Embracing New Methods to Mitigate Cloud Costs
As companies contend with market disruptions driven by generative AI and the surge in large language models (LLMs), the dramatic increase in data volume and complexity underscores the need for machine learning technologies to stay competitive. However, constraining data queries to manage cloud costs often results in shallow insights and premature project cancellations. According to a recent study, 92 percent of companies are actively working to “rightsize” their cloud analytics spending to better align with their budgets.
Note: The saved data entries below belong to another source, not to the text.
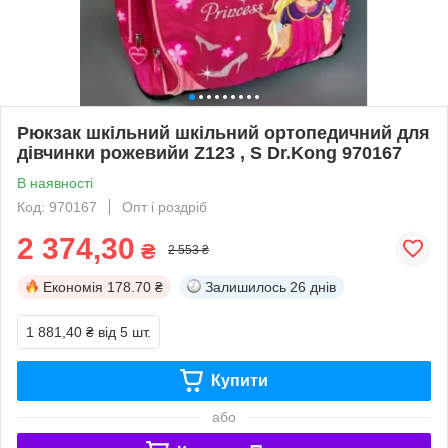
Рюкзак шкільний шкільний ортопедичний для
дівчинки рожевийи Z123 , S Dr.Kong 970167
В наявності
Код: 970167
Опт і роздріб
2 374,30
₴
2 553 ₴
Економія
178.70 ₴
Залишилось
26 днів
1 881,40 ₴
від 5 шт.
Купити
або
Deborah Leff, Chief Revenue Officer at SQream, highlighted that while GPU acceleration might seem costly, it can significantly lower overall expenses while enhancing processing speed. GPU acceleration offers cloud benefits with appropriately scaled parallel processing resources and flexible pay-as-you-go pricing, allowing enterprises to rent GPU resources as needed and automatically scale on demand.
Leff cited the example of NCBA, a major online bank with up to 60 million daily users, which initially faced a 37-hour delay in updating marketing models with daily click data. Despite efforts to optimize queries and invest in expensive hardware, this lag prevented strategic use of data. Transitioning to GPU acceleration cut their data pipeline cycle time to just seven hours, enabling daily model updates and more agile data use.
“Companies need to adopt a proactive mindset and push the boundaries of what’s achievable,” Leff advised. “The rapid evolution of generative AI suggests that current data strategies may soon become inadequate. The next two years are likely to bring dramatic changes in the IT sector.”
Leff concluded, “To thrive in an era of growing data and increasingly complex queries, businesses must move beyond outdated limitations. Embracing innovative methods like GPU acceleration can unlock substantial value, and those who adapt swiftly will benefit the most.”